Check every line of the entries below for the word "down". Then give the number of lines that have it, with nothing added.

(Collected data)

· · · · ·

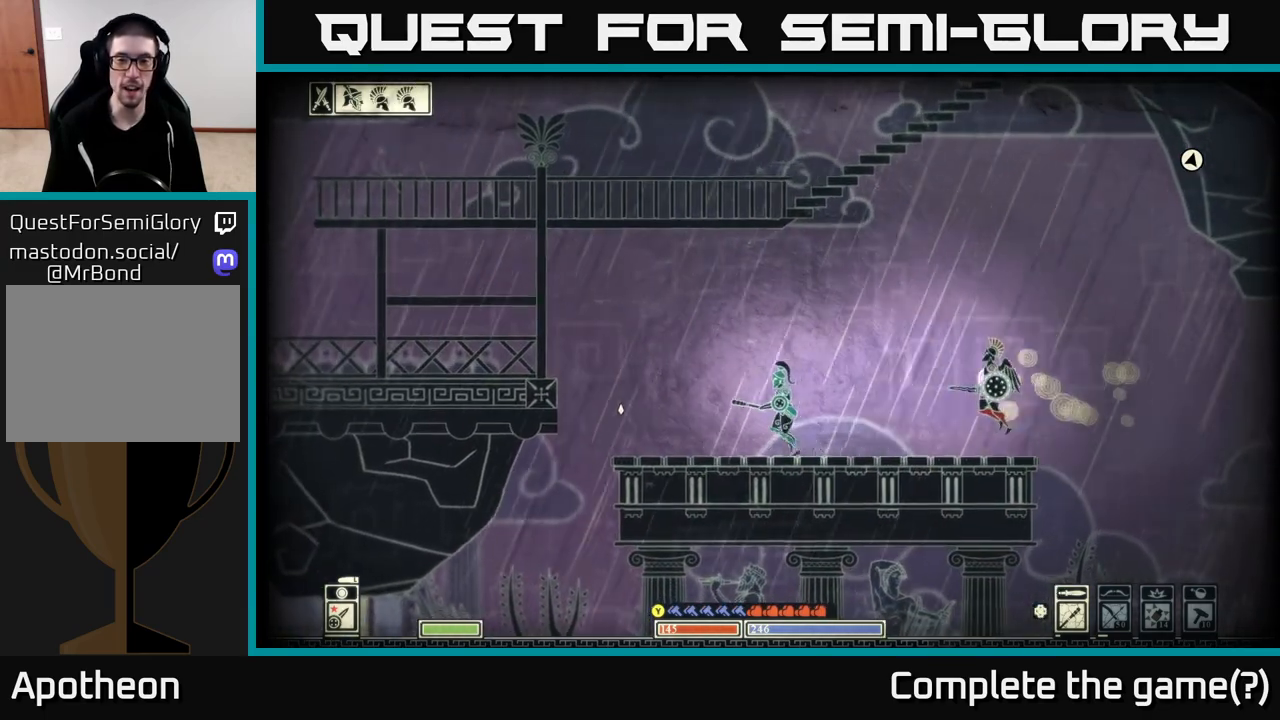
{"buttons": ["A"], "left_stick": "left", "right_stick": "center", "events": [[50, "left_stick", "left"], [167, "right_stick", "center"], [300, "A", "down"]]}
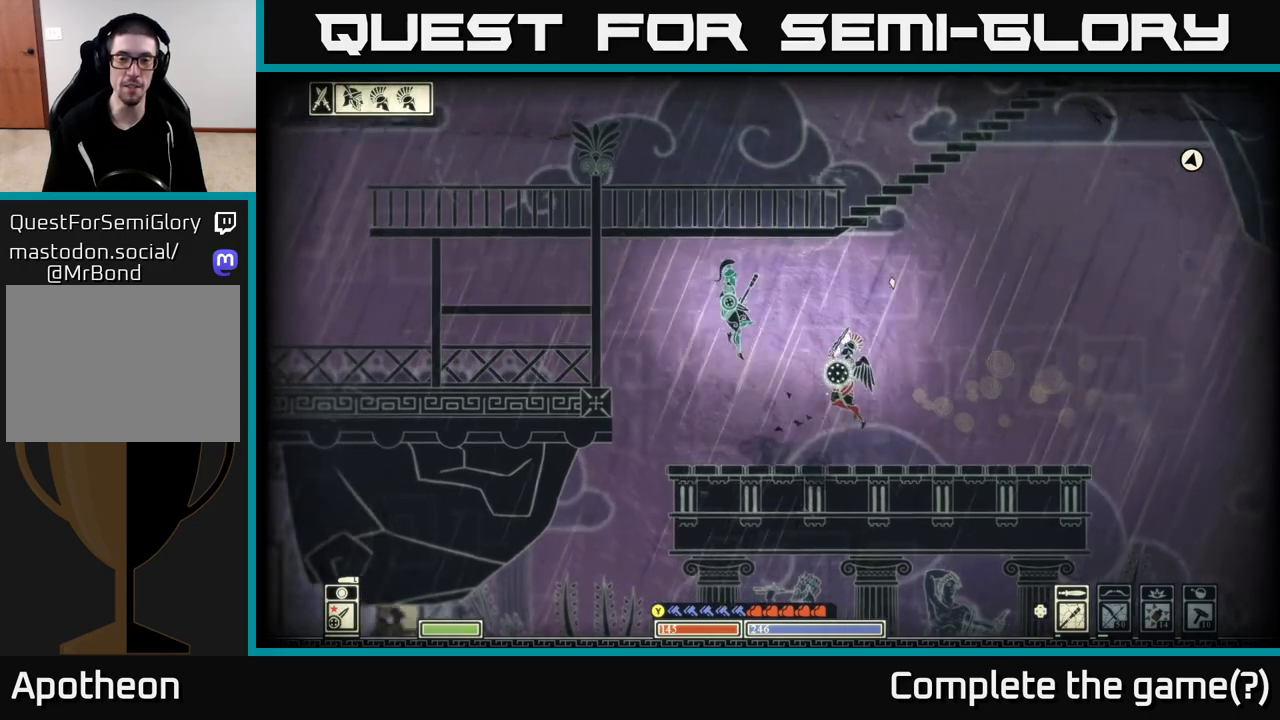
{"buttons": [], "left_stick": "left", "right_stick": "center", "events": [[167, "A", "up"], [217, "B", "down"], [483, "B", "up"]]}
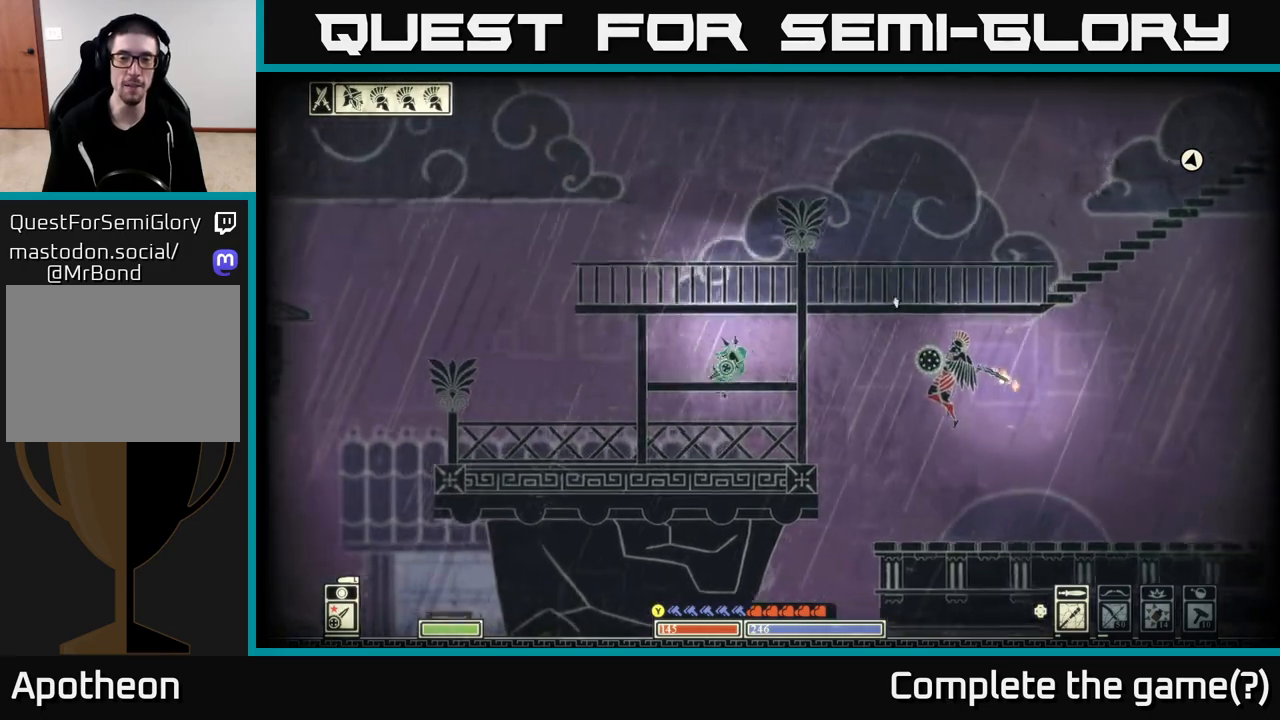
{"buttons": [], "left_stick": "right", "right_stick": "right", "events": [[400, "right_stick", "right"], [467, "left_stick", "right"]]}
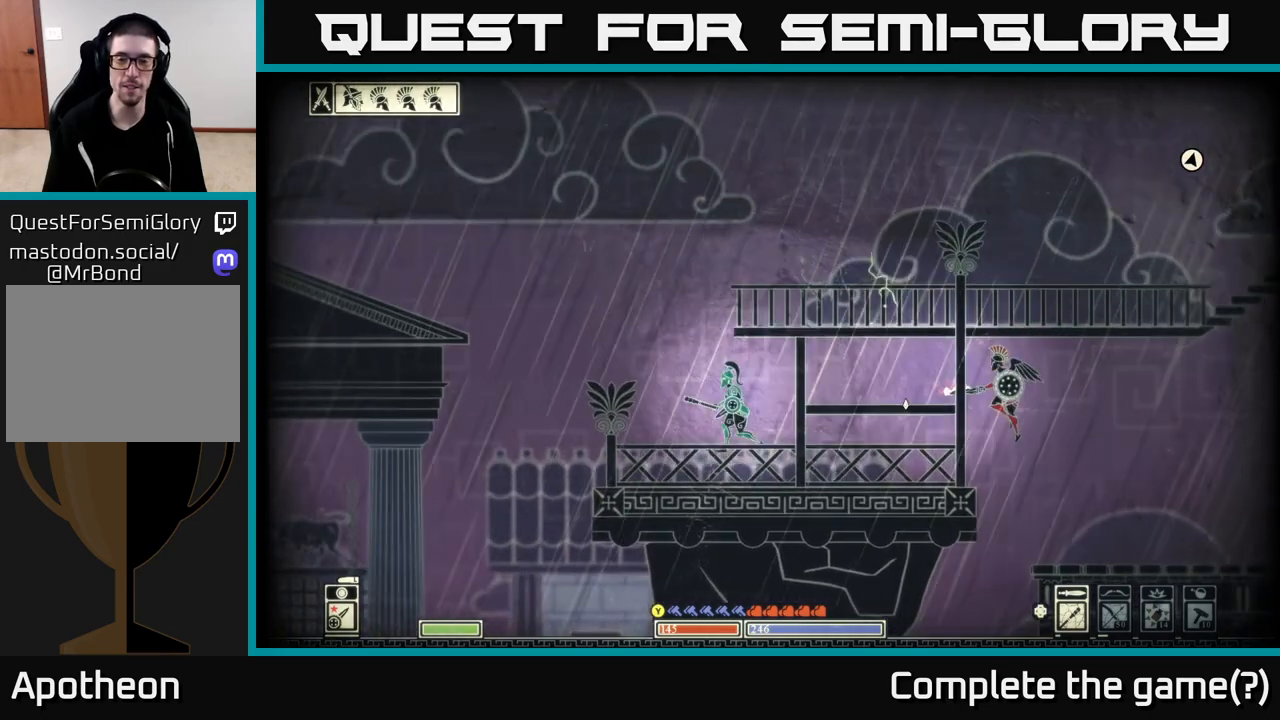
{"buttons": [], "left_stick": "left", "right_stick": "right", "events": [[100, "R2", "down"], [233, "R2", "up"], [450, "left_stick", "left"]]}
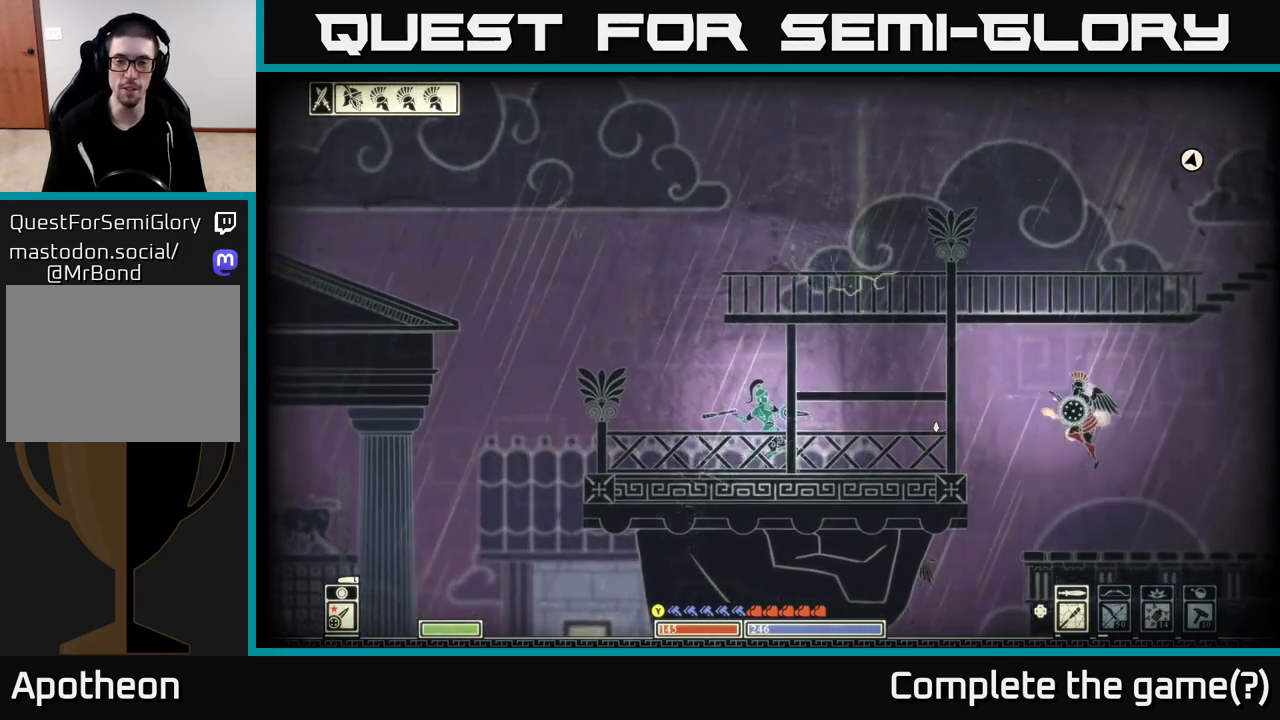
{"buttons": [], "left_stick": "left", "right_stick": "center", "events": [[100, "right_stick", "center"]]}
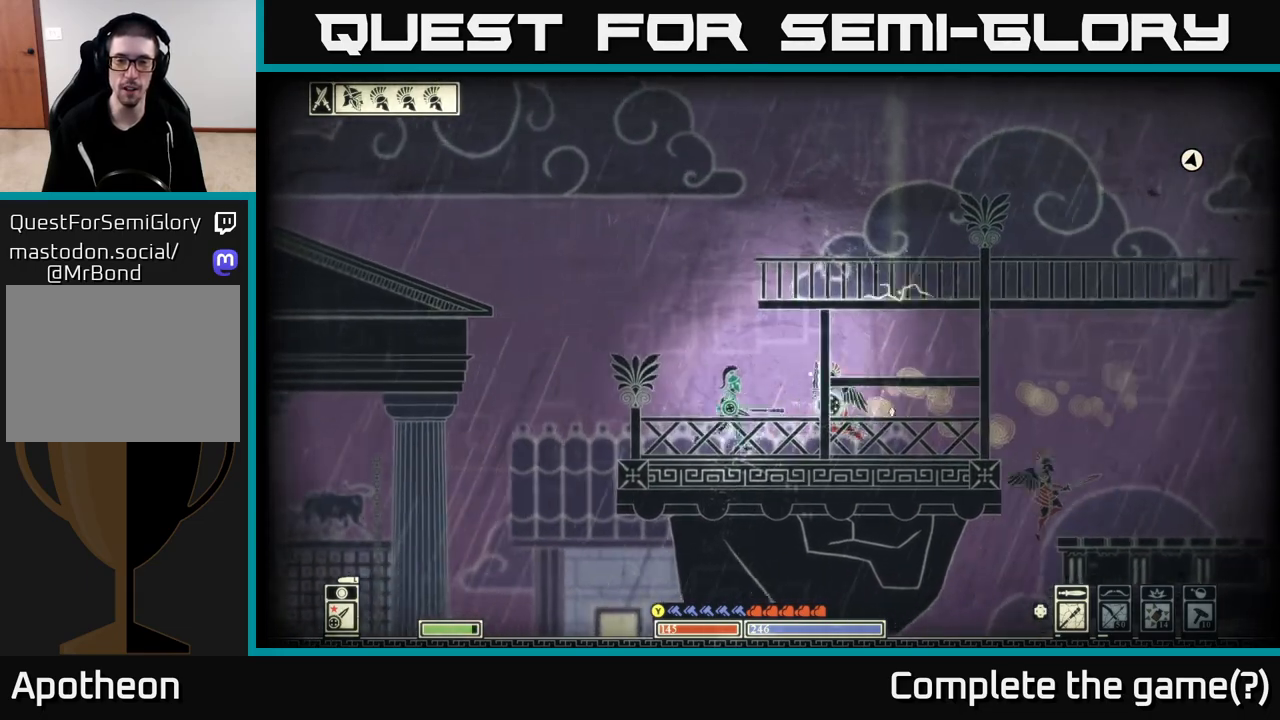
{"buttons": [], "left_stick": "left", "right_stick": "center", "events": [[50, "B", "down"], [150, "B", "up"], [183, "left_stick", "right"], [333, "left_stick", "left"]]}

· · · · ·

> [TASK RESULT]: 4